> **ACTIVITY**: The copy you give must match the records exactly, except that it holds no images.

> **DATASET CONTENT**:

——

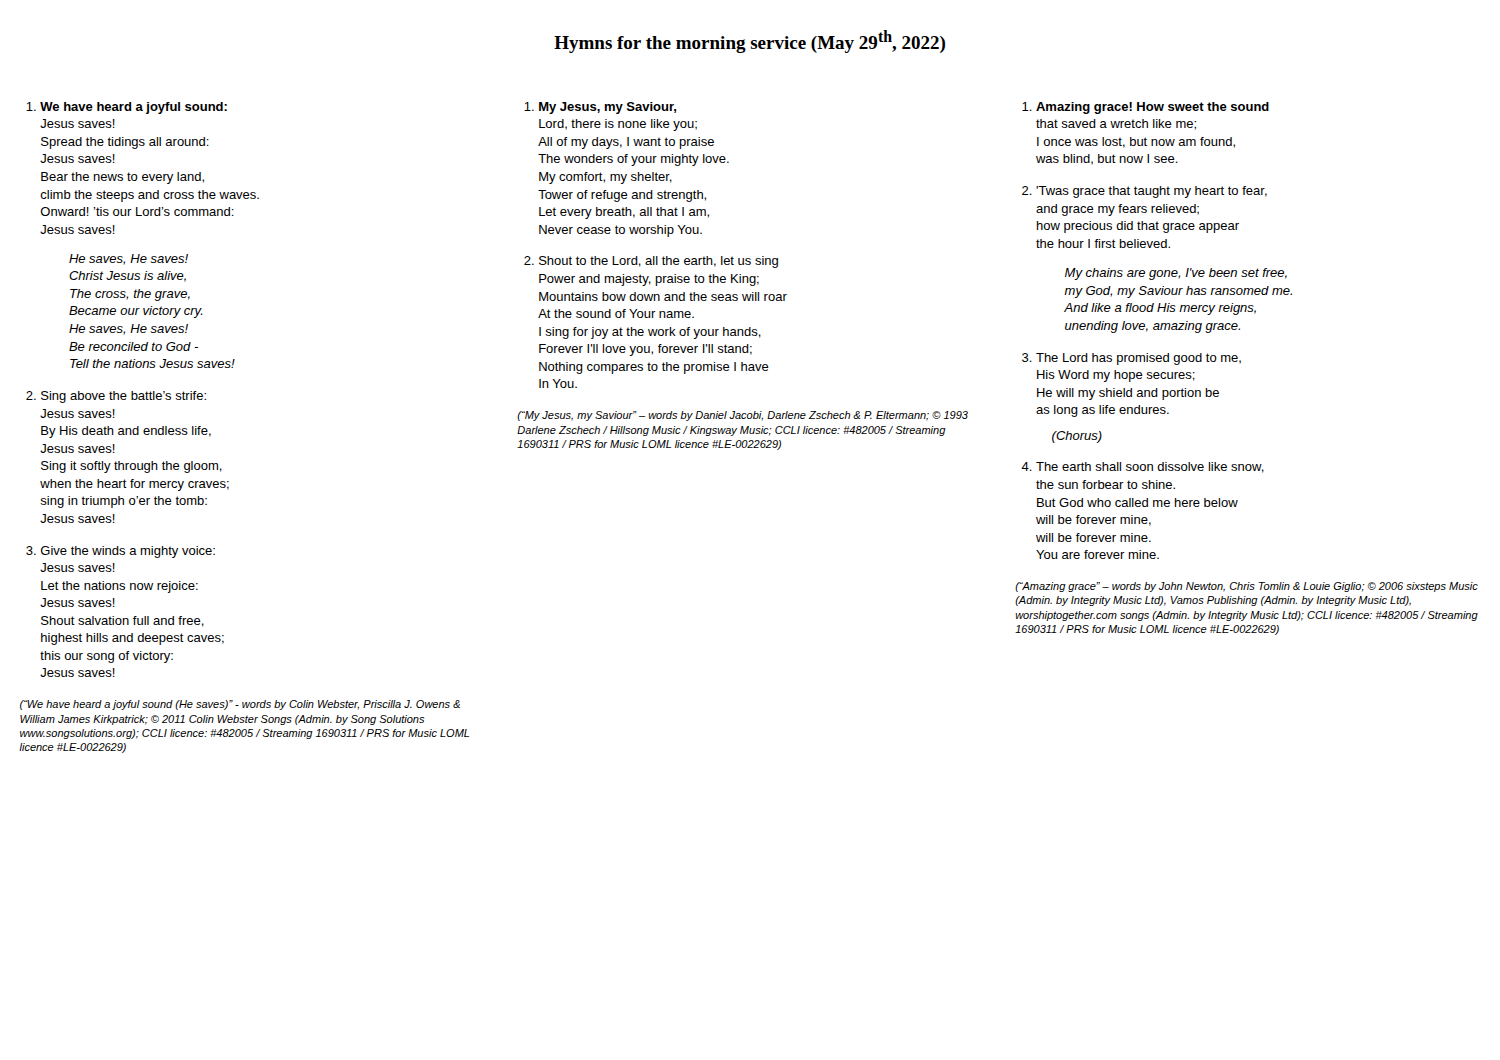Hymns for the morning service (May 29th, 2022)
We have heard a joyful sound:
Jesus saves!
Spread the tidings all around:
Jesus saves!
Bear the news to every land,
climb the steeps and cross the waves.
Onward! ’tis our Lord’s command:
Jesus saves!
He saves, He saves!
Christ Jesus is alive,
The cross, the grave,
Became our victory cry.
He saves, He saves!
Be reconciled to God -
Tell the nations Jesus saves!
Sing above the battle’s strife:
Jesus saves!
By His death and endless life,
Jesus saves!
Sing it softly through the gloom,
when the heart for mercy craves;
sing in triumph o’er the tomb:
Jesus saves!
Give the winds a mighty voice:
Jesus saves!
Let the nations now rejoice:
Jesus saves!
Shout salvation full and free,
highest hills and deepest caves;
this our song of victory:
Jesus saves!
(“We have heard a joyful sound (He saves)” - words by Colin Webster, Priscilla J. Owens & William James Kirkpatrick; © 2011 Colin Webster Songs (Admin. by Song Solutions www.songsolutions.org); CCLI licence: #482005 / Streaming 1690311 / PRS for Music LOML licence #LE-0022629)
My Jesus, my Saviour,
Lord, there is none like you;
All of my days, I want to praise
The wonders of your mighty love.
My comfort, my shelter,
Tower of refuge and strength,
Let every breath, all that I am,
Never cease to worship You.
Shout to the Lord, all the earth, let us sing
Power and majesty, praise to the King;
Mountains bow down and the seas will roar
At the sound of Your name.
I sing for joy at the work of your hands,
Forever I'll love you, forever I'll stand;
Nothing compares to the promise I have
In You.
(“My Jesus, my Saviour” – words by Daniel Jacobi, Darlene Zschech & P. Eltermann; © 1993 Darlene Zschech / Hillsong Music / Kingsway Music; CCLI licence: #482005 / Streaming 1690311 / PRS for Music LOML licence #LE-0022629)
Amazing grace! How sweet the sound
that saved a wretch like me;
I once was lost, but now am found,
was blind, but now I see.
'Twas grace that taught my heart to fear,
and grace my fears relieved;
how precious did that grace appear
the hour I first believed.
My chains are gone, I've been set free,
my God, my Saviour has ransomed me.
And like a flood His mercy reigns,
unending love, amazing grace.
The Lord has promised good to me,
His Word my hope secures;
He will my shield and portion be
as long as life endures.
(Chorus)
The earth shall soon dissolve like snow,
the sun forbear to shine.
But God who called me here below
will be forever mine,
will be forever mine.
You are forever mine.
(“Amazing grace” – words by John Newton, Chris Tomlin & Louie Giglio; © 2006 sixsteps Music (Admin. by Integrity Music Ltd), Vamos Publishing (Admin. by Integrity Music Ltd), worshiptogether.com songs (Admin. by Integrity Music Ltd); CCLI licence: #482005 / Streaming 1690311 / PRS for Music LOML licence #LE-0022629)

——

> **ANSWER BELOW**:
Hymns for the morning service (May 29th, 2022)
We have heard a joyful sound:
Jesus saves!
Spread the tidings all around:
Jesus saves!
Bear the news to every land,
climb the steeps and cross the waves.
Onward! ’tis our Lord’s command:
Jesus saves!
He saves, He saves!
Christ Jesus is alive,
The cross, the grave,
Became our victory cry.
He saves, He saves!
Be reconciled to God -
Tell the nations Jesus saves!
Sing above the battle’s strife:
Jesus saves!
By His death and endless life,
Jesus saves!
Sing it softly through the gloom,
when the heart for mercy craves;
sing in triumph o’er the tomb:
Jesus saves!
Give the winds a mighty voice:
Jesus saves!
Let the nations now rejoice:
Jesus saves!
Shout salvation full and free,
highest hills and deepest caves;
this our song of victory:
Jesus saves!
(“We have heard a joyful sound (He saves)” - words by Colin Webster, Priscilla J. Owens & William James Kirkpatrick; © 2011 Colin Webster Songs (Admin. by Song Solutions www.songsolutions.org); CCLI licence: #482005 / Streaming 1690311 / PRS for Music LOML licence #LE-0022629)
My Jesus, my Saviour,
Lord, there is none like you;
All of my days, I want to praise
The wonders of your mighty love.
My comfort, my shelter,
Tower of refuge and strength,
Let every breath, all that I am,
Never cease to worship You.
Shout to the Lord, all the earth, let us sing
Power and majesty, praise to the King;
Mountains bow down and the seas will roar
At the sound of Your name.
I sing for joy at the work of your hands,
Forever I'll love you, forever I'll stand;
Nothing compares to the promise I have
In You.
(“My Jesus, my Saviour” – words by Daniel Jacobi, Darlene Zschech & P. Eltermann; © 1993 Darlene Zschech / Hillsong Music / Kingsway Music; CCLI licence: #482005 / Streaming 1690311 / PRS for Music LOML licence #LE-0022629)
Amazing grace! How sweet the sound
that saved a wretch like me;
I once was lost, but now am found,
was blind, but now I see.
'Twas grace that taught my heart to fear,
and grace my fears relieved;
how precious did that grace appear
the hour I first believed.
My chains are gone, I've been set free,
my God, my Saviour has ransomed me.
And like a flood His mercy reigns,
unending love, amazing grace.
The Lord has promised good to me,
His Word my hope secures;
He will my shield and portion be
as long as life endures.
(Chorus)
The earth shall soon dissolve like snow,
the sun forbear to shine.
But God who called me here below
will be forever mine,
will be forever mine.
You are forever mine.
(“Amazing grace” – words by John Newton, Chris Tomlin & Louie Giglio; © 2006 sixsteps Music (Admin. by Integrity Music Ltd), Vamos Publishing (Admin. by Integrity Music Ltd), worshiptogether.com songs (Admin. by Integrity Music Ltd); CCLI licence: #482005 / Streaming 1690311 / PRS for Music LOML licence #LE-0022629)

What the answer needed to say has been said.